Sagah, when responding to the same issue, said although ASF does not affect human beings, it can affect the state’s livestock industry, particularly pigs.

This was the reason why the government, through DVS Sarawak, had issued a statement on Sunday announcing the ban on imports of any pork products from China and some European countries affected by the disease, he added.

He said DVS Sarawak would continue to take samples from all pork products from China and issue statements if any products are found to be ASF-positive.

Sagah said the ban and removal of ASF-positive products was to make sure Sarawak, which is still free from foot-and-mouth disease, swine fever and avian flu, is also free from ASF.

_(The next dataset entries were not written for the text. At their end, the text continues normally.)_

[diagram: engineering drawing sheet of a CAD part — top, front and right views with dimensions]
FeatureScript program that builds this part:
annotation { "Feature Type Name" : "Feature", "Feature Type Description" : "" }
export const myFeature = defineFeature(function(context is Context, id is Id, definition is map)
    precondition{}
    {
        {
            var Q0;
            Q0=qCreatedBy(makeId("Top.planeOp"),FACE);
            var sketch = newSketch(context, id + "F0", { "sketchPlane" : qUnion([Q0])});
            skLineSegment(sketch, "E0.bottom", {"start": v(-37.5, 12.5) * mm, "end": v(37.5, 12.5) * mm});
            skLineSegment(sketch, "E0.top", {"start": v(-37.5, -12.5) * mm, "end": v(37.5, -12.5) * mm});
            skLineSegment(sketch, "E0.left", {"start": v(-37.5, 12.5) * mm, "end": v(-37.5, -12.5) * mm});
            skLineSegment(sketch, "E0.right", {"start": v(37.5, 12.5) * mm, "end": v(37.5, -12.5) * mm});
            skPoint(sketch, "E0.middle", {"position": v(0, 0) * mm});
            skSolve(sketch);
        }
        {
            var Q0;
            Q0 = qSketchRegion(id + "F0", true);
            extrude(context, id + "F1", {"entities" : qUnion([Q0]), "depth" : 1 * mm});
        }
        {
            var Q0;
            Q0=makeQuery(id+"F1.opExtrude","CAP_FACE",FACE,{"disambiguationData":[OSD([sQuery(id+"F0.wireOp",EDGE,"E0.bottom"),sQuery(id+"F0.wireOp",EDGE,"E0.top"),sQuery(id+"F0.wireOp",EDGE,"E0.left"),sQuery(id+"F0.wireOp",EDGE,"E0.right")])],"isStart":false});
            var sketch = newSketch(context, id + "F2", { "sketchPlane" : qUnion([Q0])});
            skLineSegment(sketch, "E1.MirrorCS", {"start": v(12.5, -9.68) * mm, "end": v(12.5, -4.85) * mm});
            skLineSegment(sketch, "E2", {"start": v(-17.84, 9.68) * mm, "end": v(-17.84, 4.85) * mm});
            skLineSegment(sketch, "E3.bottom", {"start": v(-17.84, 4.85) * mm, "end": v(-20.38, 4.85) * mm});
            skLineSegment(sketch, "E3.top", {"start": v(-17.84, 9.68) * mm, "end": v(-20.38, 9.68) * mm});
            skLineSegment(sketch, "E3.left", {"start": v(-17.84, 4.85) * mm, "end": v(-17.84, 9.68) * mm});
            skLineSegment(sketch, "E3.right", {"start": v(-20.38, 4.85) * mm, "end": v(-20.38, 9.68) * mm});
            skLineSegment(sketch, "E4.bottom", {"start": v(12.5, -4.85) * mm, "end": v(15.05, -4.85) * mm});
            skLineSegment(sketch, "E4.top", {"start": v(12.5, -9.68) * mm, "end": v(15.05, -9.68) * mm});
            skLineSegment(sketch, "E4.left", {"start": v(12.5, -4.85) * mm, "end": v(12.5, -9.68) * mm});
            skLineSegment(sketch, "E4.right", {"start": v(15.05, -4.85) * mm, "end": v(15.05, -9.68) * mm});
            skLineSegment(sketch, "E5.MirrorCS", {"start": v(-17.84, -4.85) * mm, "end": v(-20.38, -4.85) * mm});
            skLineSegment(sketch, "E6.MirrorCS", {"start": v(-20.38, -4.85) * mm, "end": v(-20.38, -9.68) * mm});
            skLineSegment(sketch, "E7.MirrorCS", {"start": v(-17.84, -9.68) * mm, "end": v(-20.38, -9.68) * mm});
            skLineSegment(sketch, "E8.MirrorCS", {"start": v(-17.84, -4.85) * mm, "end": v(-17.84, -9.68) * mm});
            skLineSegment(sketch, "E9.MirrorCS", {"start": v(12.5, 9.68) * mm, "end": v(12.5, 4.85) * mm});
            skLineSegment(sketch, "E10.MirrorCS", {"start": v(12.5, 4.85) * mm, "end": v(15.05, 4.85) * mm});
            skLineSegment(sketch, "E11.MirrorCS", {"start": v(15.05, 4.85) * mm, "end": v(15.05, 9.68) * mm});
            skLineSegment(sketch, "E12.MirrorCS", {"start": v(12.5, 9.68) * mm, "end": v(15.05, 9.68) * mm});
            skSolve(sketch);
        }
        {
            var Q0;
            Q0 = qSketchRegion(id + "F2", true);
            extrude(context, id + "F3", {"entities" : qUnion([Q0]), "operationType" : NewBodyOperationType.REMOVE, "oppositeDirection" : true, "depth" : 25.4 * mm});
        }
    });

DVS Sarawak in a statement Sunday announced the ban on imports of canned pork products from China after one sample from a canned luncheon pork brand was found with the ASF virus.

The department had recently conducted tests on 17 canned luncheon pork products imported from China for the virus, according to the statement.

Meanwhile, a visit by The Borneo Post yesterday to several grocery stores and supermarkets here found canned pork products from China had yet to be removed from their shelves.

The staffers, who all spoke on the condition of anonymity, said while aware of the import ban, they were unsure if it was extended to the sale of products already in the state as there was no notice from the authorities.

“We heard about the ban but are not clear or sure about it. We continue to sell them (China canned pork products) because only through proper directives from relevant authorities, then will we stop selling them,” said one staffer of a grocery store at King Centre here, adding the store has not received any directive to remove the products.

One shopkeeper in the same commercial area said she will immediately remove all China canned pork products from her store if such a directive is issued as she does not want to sell anything that could endanger the health of the public.

She also mentioned that canned pork products from China are among her ‘bestsellers’ with her customers, who are mostly from residential areas near King Centre.